WHAT IS NEEDED:
Count the lines in the entries below that contain the word "einem", treating uppercase and lowercase as different, and reply with the number alone.

##### SUPPLIED MATERIAL

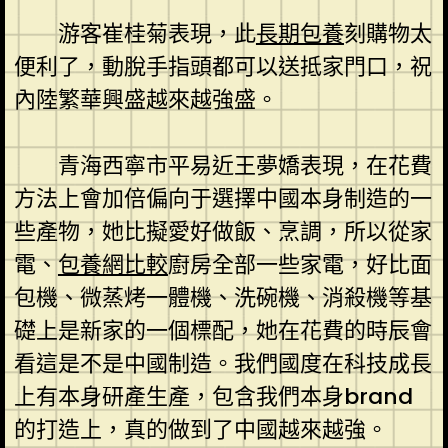
游客崔桂菊表現，此
長期包養
刻購物太
便利了，動脫手指頭都可以送抵家門口，祝
內陸繁華興盛越來越強盛。
青海西寧市平易近王夢嬌表現，在花費
方法上會加倍偏向于選擇中國本身制造的一
些產物，她比擬愛好做飯、烹調，所以從家
電、
包養網比較
廚房全部一些家電，好比面
包機、微蒸烤一體機、洗碗機、消殺機等基
礎上是新家的一個標配，她在花費的時辰會
看這是不是中國制造。我們國度在科技成長
上有本身研產生產，包含我們本身brand
的打造上，真的做到了中國越來越強。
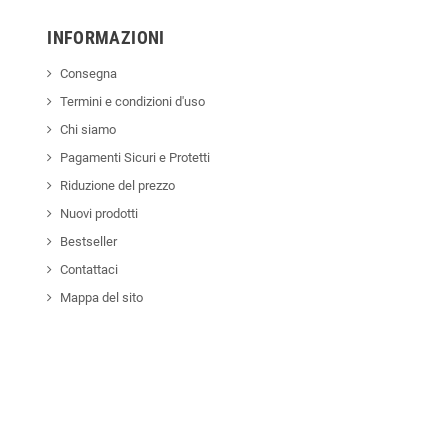
INFORMAZIONI
Consegna
Termini e condizioni d'uso
Chi siamo
Pagamenti Sicuri e Protetti
Riduzione del prezzo
Nuovi prodotti
Bestseller
Contattaci
Mappa del sito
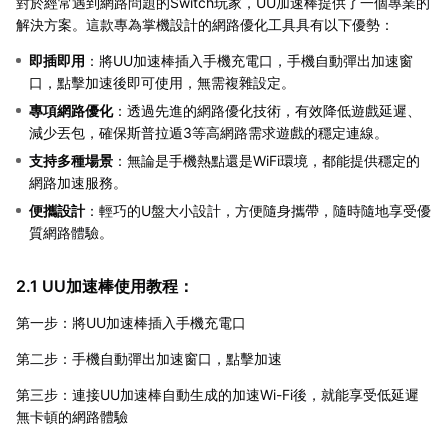
對於經常遇到網路問題的Switch玩家，UU加速棒提供了一個專業的
解決方案。這款專為掌機設計的網路優化工具具有以下優勢：
即插即用
：將UU加速棒插入手機充電口，手機自動彈出加速窗
口，點擊加速後即可使用，無需複雜設定。
專項網路優化
：透過先進的網路優化技術，有效降低遊戲延遲、
減少丟包，確保斯普拉遁3等高網路需求遊戲的穩定連線。
支持多種場景
：無論是手機熱點還是WiFi環境，都能提供穩定的
網路加速服務。
便攜設計
：輕巧的U盤大小設計，方便隨身攜帶，隨時隨地享受優
質網路體驗。
2.1 UU加速棒使用教程：
第一步：將UU加速棒插入手機充電口
第二步：手機自動彈出加速窗口，點擊加速
第三步：連接UU加速棒自動生成的加速Wi-Fi後，就能享受低延遲
無卡頓的網路體驗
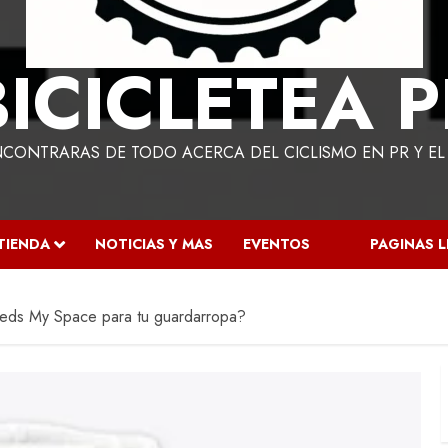
BICICLETEA P
NCONTRARAS DE TODO ACERCA DEL CICLISMO EN PR Y E
TIENDA
NOTICIAS Y MAS
EVENTOS
PAGINAS 
eds My Space para tu guardarropa?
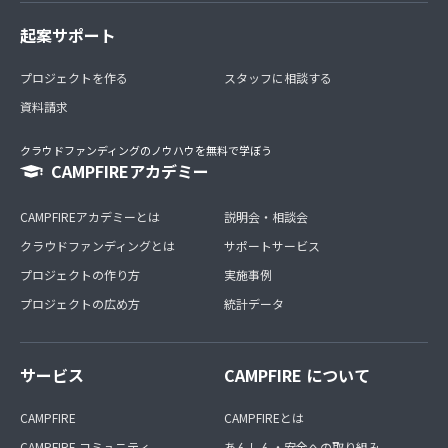
起案サポート
プロジェクトを作る
スタッフに相談する
資料請求
クラウドファンディングのノウハウを無料で学ぼう
CAMPFIREアカデミー
CAMPFIREアカデミーとは
説明会・相談会
クラウドファンディングとは
サポートサービス
プロジェクトの作り方
実施事例
プロジェクトの広め方
統計データ
サービス
CAMPFIRE について
CAMPFIRE
CAMPFIREとは
CAMPFIRE コミュニティ
あんしん・安全への取り組み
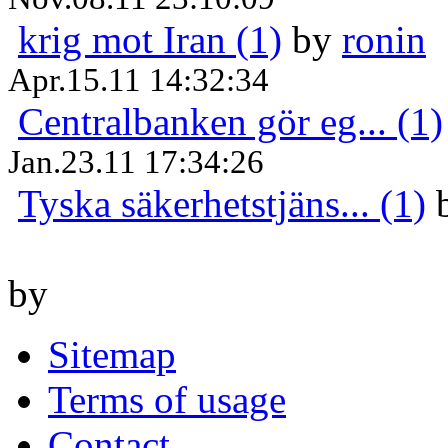
krig mot Iran (1)
by
ronin
Apr.15.11 14:32:34
Centralbanken gör eg... (1)
Jan.23.11 17:34:26
Tyska säkerhetstjäns... (1)
by
Sitemap
Terms of usage
Contact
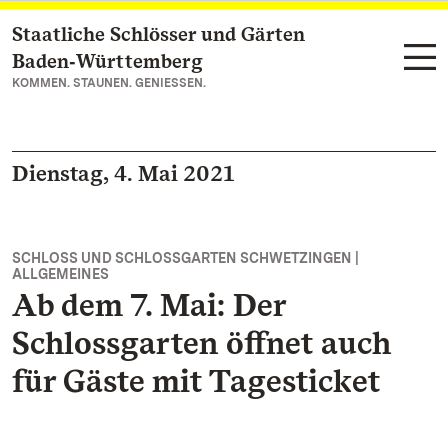
Staatliche Schlösser und Gärten
Zum Hauptinhalt springen
Baden‑Württemberg
KOMMEN. STAUNEN. GENIESSEN.
Dienstag, 4. Mai 2021
SCHLOSS UND SCHLOSSGARTEN SCHWETZINGEN |
ALLGEMEINES
Ab dem 7. Mai: Der
Schlossgarten öffnet auch
für Gäste mit Tagesticket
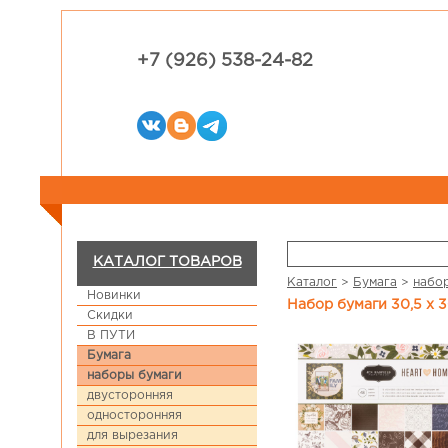
+7 (926) 538-24-82
КАТАЛОГ ТОВАРОВ
Каталог
>
Бумага
>
набо
Новинки
Набор бумаги 30,5 х 
Скидки
В ПУТИ
Бумага
наборы бумаги
двусторонняя
односторонняя
для вырезания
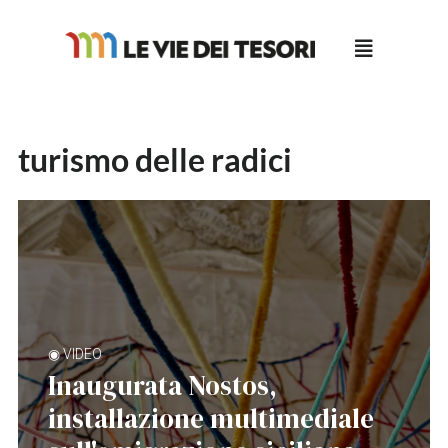
Salta
al
contenuto
turismo delle radici
◉ VIDEO
Inaugurata Nostos,
installazione multimediale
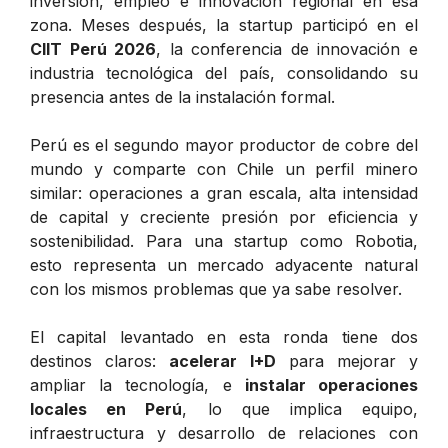
inversión, empleo e innovación regional en esa
zona. Meses después, la startup participó en el
CIIT Perú 2026
, la conferencia de innovación e
industria tecnológica del país, consolidando su
presencia antes de la instalación formal.
Perú es el segundo mayor productor de cobre del
mundo y comparte con Chile un perfil minero
similar: operaciones a gran escala, alta intensidad
de capital y creciente presión por eficiencia y
sostenibilidad. Para una startup como Robotia,
esto representa un mercado adyacente natural
con los mismos problemas que ya sabe resolver.
El capital levantado en esta ronda tiene dos
destinos claros:
acelerar I+D
para mejorar y
ampliar la tecnología, e
instalar operaciones
locales en Perú
, lo que implica equipo,
infraestructura y desarrollo de relaciones con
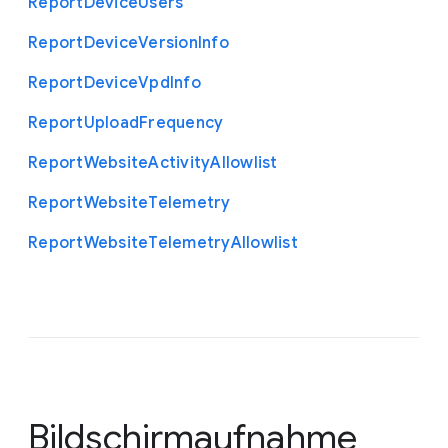
Report
Device
Users
Report
Device
Version
Info
Report
Device
Vpd
Info
Report
Upload
Frequency
Report
Website
Activity
Allowlist
Report
Website
Telemetry
Report
Website
Telemetry
Allowlist
Bildschirmaufnahme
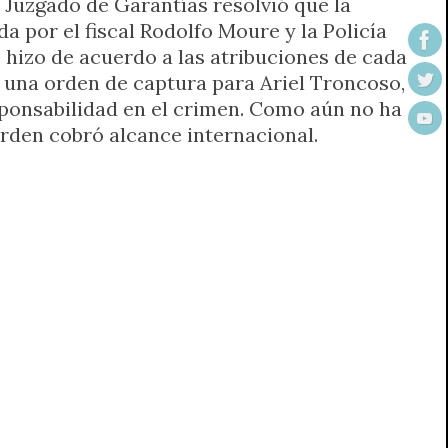
l Juzgado de Garantías resolvió que la
da por el fiscal Rodolfo Moure y la Policía
e hizo de acuerdo a las atribuciones de cada
ó una orden de captura para Ariel Troncoso,
ponsabilidad en el crimen. Como aún no ha
orden cobró alcance internacional.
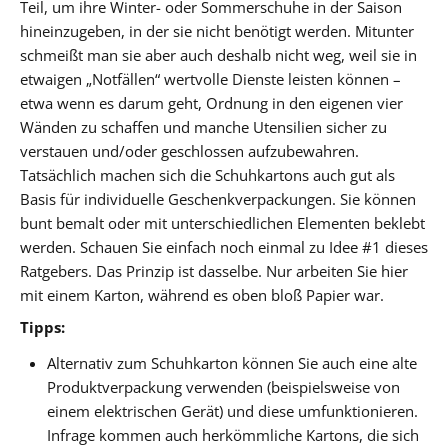
Teil, um ihre Winter- oder Sommerschuhe in der Saison
hineinzugeben, in der sie nicht benötigt werden. Mitunter
schmeißt man sie aber auch deshalb nicht weg, weil sie in
etwaigen „Notfällen“ wertvolle Dienste leisten können –
etwa wenn es darum geht, Ordnung in den eigenen vier
Wänden zu schaffen und manche Utensilien sicher zu
verstauen und/oder geschlossen aufzubewahren.
Tatsächlich machen sich die Schuhkartons auch gut als
Basis für individuelle Geschenkverpackungen. Sie können
bunt bemalt oder mit unterschiedlichen Elementen beklebt
werden. Schauen Sie einfach noch einmal zu Idee #1 dieses
Ratgebers. Das Prinzip ist dasselbe. Nur arbeiten Sie hier
mit einem Karton, während es oben bloß Papier war.
Tipps:
Alternativ zum Schuhkarton können Sie auch eine alte
Produktverpackung verwenden (beispielsweise von
einem elektrischen Gerät) und diese umfunktionieren.
Infrage kommen auch herkömmliche Kartons, die sich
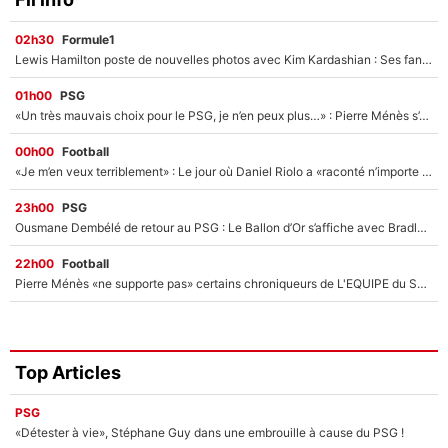
02h30
Formule1
Lewis Hamilton poste de nouvelles photos avec Kim Kardashian : Ses fans le voient déjà redevenir champion du monde de F1 grâce à elle !
01h00
PSG
«Un très mauvais choix pour le PSG, je n’en peux plus…» : Pierre Ménès s’est complètement trompé avec Luis Enrique et ces déclarations le prouvent !
00h00
Football
«Je m’en veux terriblement» : Le jour où Daniel Riolo a «raconté n’importe quoi» dans l'After Foot !
23h00
PSG
Ousmane Dembélé de retour au PSG : Le Ballon d’Or s’affiche avec Bradley Barcola en plein cœur du feuilleton sur son départ !
22h00
Football
Pierre Ménès «ne supporte pas» certains chroniqueurs de L'EQUIPE du Soir : Ils vont tous partir !
Top Articles
PSG
«Détester à vie», Stéphane Guy dans une embrouille à cause du PSG !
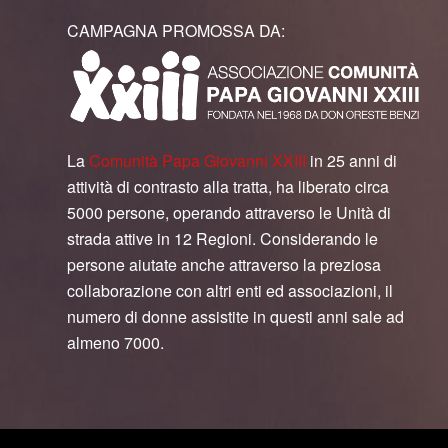
CAMPAGNA PROMOSSA DA:
La
Comunità Papa Giovanni XXIII
in 25 anni di
attività di contrasto alla tratta, ha liberato circa
5000 persone, operando attraverso le Unità di
strada attive in 12 Regioni. Considerando le
persone aiutate anche attraverso la preziosa
collaborazione con altri enti ed associazioni, il
numero di donne assistite in questi anni sale ad
almeno 7000.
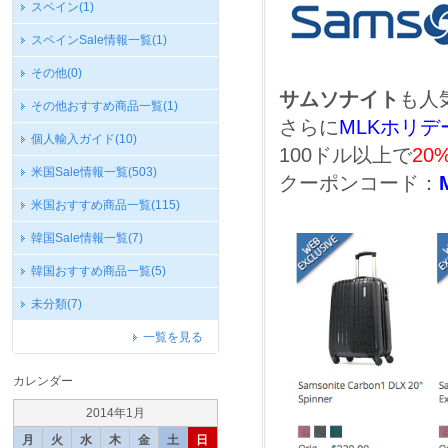
スペイン
(1)
スペインSale情報一覧
(1)
その他
(0)
サムソナイト
も人
その他おすすめ商品一覧
(1)
さらに
MLKホリ
個人輸入ガイド
(10)
100ドル以上で
20
米国Sale情報一覧
(503)
クーポンコード：
米国おすすめ商品一覧
(115)
韓国Sale情報一覧
(7)
韓国おすすめ商品一覧
(5)
未分類
(7)
一覧を見る
カレンダー
2014年1月
月
火
水
木
金
土
日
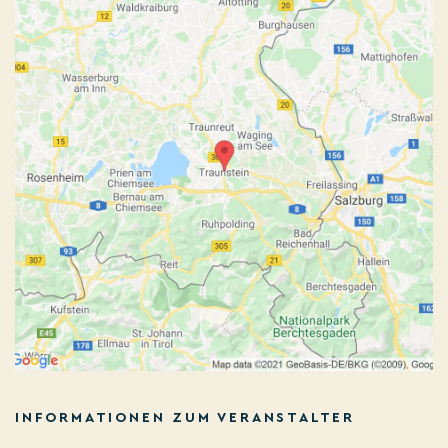
INFORMATIONEN ZUM VERANSTALTER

##########

TASK RESULT:
2